Cutler is good with the press, willing to talk, generally willing to stand still for photographs. He does draw the line at being photographed working out or in his hotel room or puffing on a cigarette. But he chats with reporters, gives interviews and does the subtle things designed to establish a bond.
One day he asks, “How am I gonna cross-examine John Wayne’s daughter here in John Wayne County? You got any advice?”
Reporters don’t offer advice unless they want to get fired, and Cutler quickly says he didn’t mean it anyway. He knows what he has to do.
But he has indeed touched on a crucial point in the case. Will New York be boffo in Santa Ana? Will the “in-your-face” style of law win votes here?
Inside court, Cutler usually speaks in one of three volumes: loud, louder and threshold of pain. Yet when he cross-examined Aissa Wayne last week, for example, Cutler was more pussycat than tiger. He agreed that he was forced to walk “a fine line” between trying to stop her testimony from hurting Gionis and attacking her so much that he created a backlash among jurors who might feel sorry for her.
“Hey, I’m being nice to her,” Cutler said at one break. “You should see me with some government informant.”
Some questions Cutler tried to put to Wayne were challenged by the prosecutor, Jeoffrey Robinson, a rising young star in the district attorney’s office who has won several high-publicity cases in Orange County.
At one point, Robinson accused Cutler of “raking her through the mud” and later of an “attempt to slime a witness.” Cutler howled his denials.
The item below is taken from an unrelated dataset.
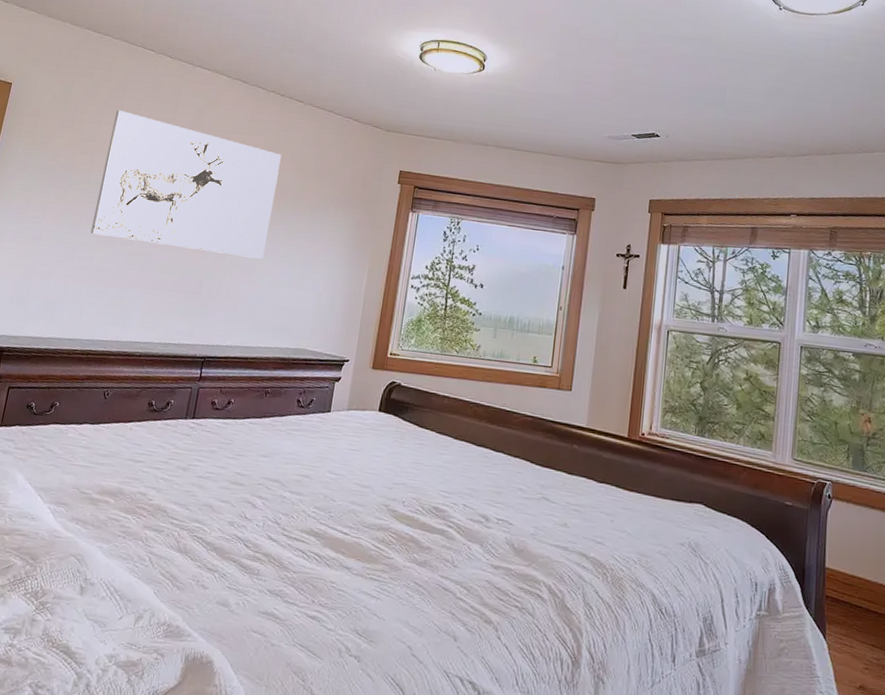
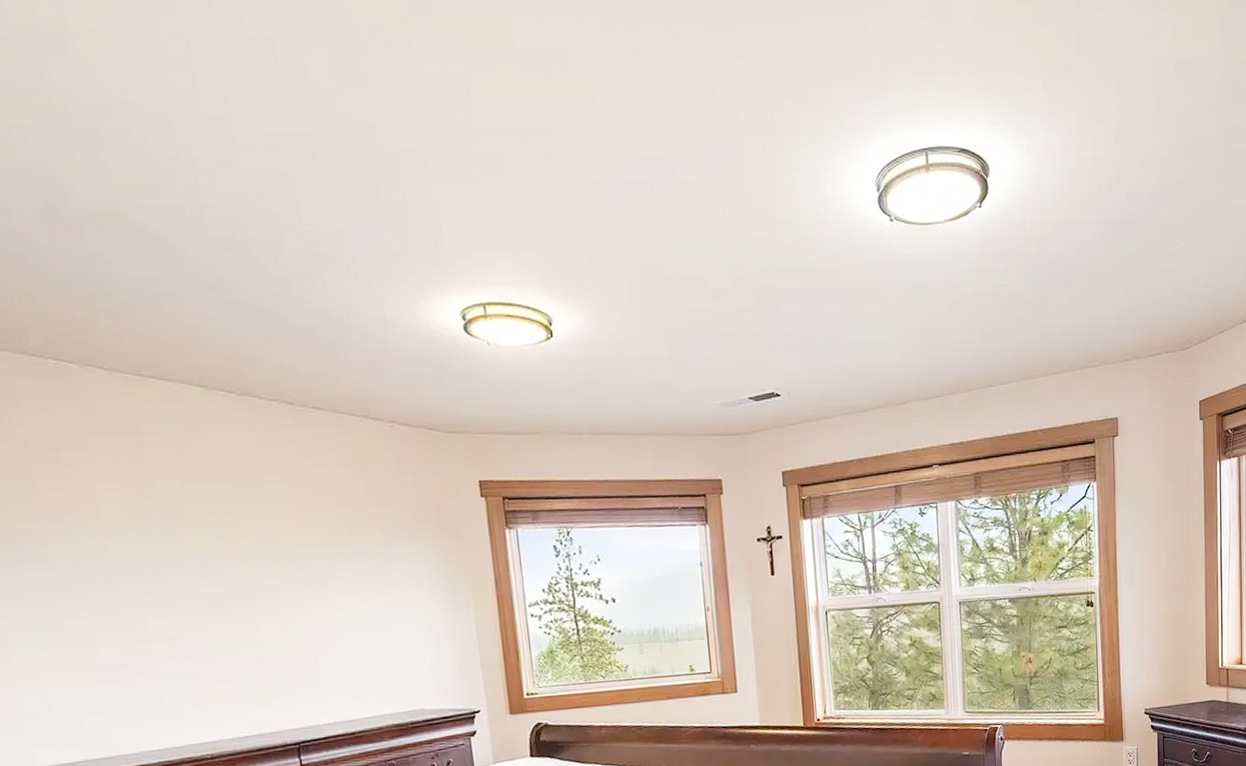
wall art: present [90,109,282,259] -> none [49,453,335,626]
The legal back-and-forth led Judge Theodore E. Millard to declare that both lawyers “have a habit of asking a lot of irrelevant garbage.” Millard also came down on Cutler for repeatedly violating the judge’s order to keep farther away from the jury as he paced around the room. Cutler apologized, but claimed that “the courtrooms in New York are bigger, Your Honor.”
From corridor comments, it was clear that many potential jurors knew who Cutler and Gotti are. Robinson took pains to contrast himself to the outsider in the courtroom. The prosecutor told jurors that one Cutler speech was so good that “I kind of feel like the guy standing behind Mother Teresa on Judgment Day.”
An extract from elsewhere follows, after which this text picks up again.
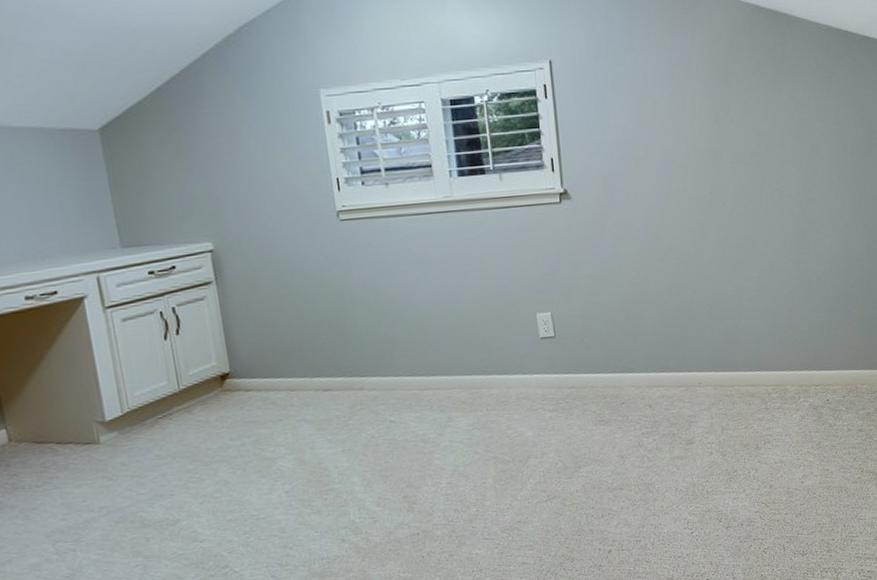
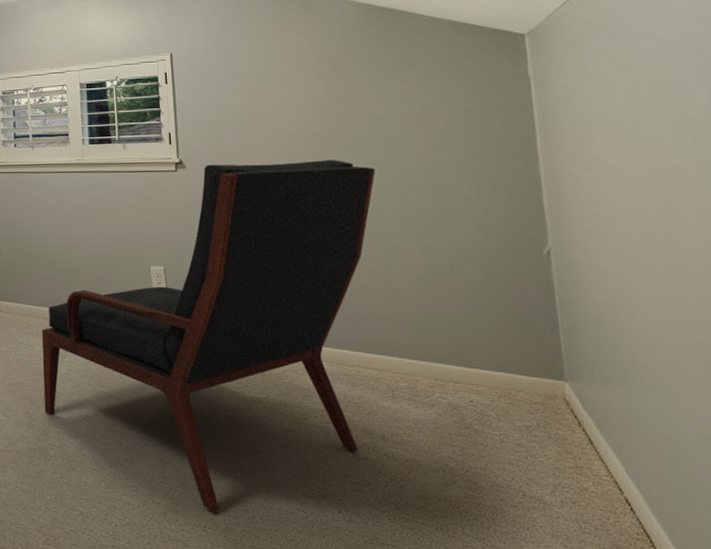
armchair: none [416,179,757,550] -> present [42,159,375,512]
Cutler used a “lifestyle defense” in the Gotti trials, arguing that while the defendants might be heavy gamblers, avoiding 9-to-5 jobs, sleeping late and staying out till all hours of the morning, those were not crimes. Here, he’s reversing the role.
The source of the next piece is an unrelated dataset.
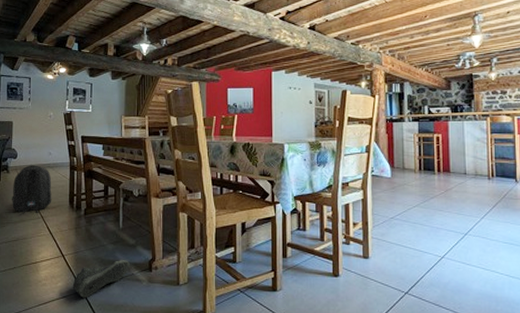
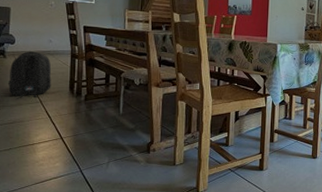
sneaker: present [72,260,130,298] -> none [70,143,129,177]

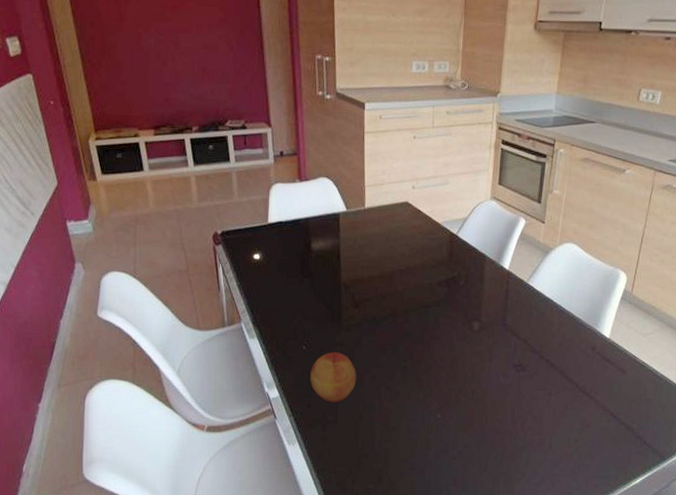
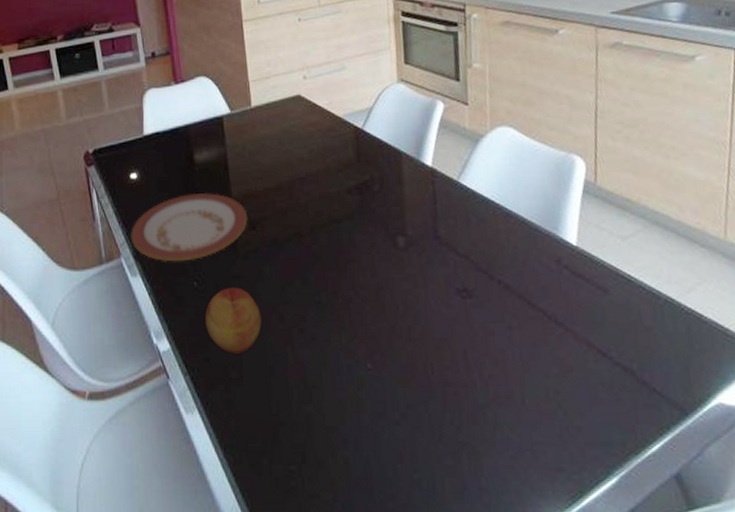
plate: none [251,275,353,329] -> present [130,192,248,262]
So far he has tried to indict the lifestyle he paints for Aissa Wayne: privileged daughter of a famous star; jobless adult who flits from Mexico to Hawaii to Arizona, living “to get a vacation from a vacation.” Wayne, however, has held her own so far, getting in the fact that she had her first job at 15, worked in Gionis’ medical clinic and is now attending law school.
The trial is expected to last at least another two weeks, after which Cutler heads back to New York and more trials.
He says he’s not too worried about a possible federal investigation of him and other lawyers barred from representing Gotti at the trial that ended April 2.
He claims Gotti’s most recent lawyers “did a great job” and stops short of boasting he could have won an acquittal for the don. “I would have liked to have been there,” he says simply.
And like all lawyers, he does lose some, including his most recent case, in Chicago. Although his defendant was acquitted of murder, “my client was convicted of racketeering and some extortions,” he says.
Cutler spends most of his time out here in court, a law office or his hotel room preparing for trial. But as for switching coasts: “I can’t work out here. The weather is too nice. Look at this place.”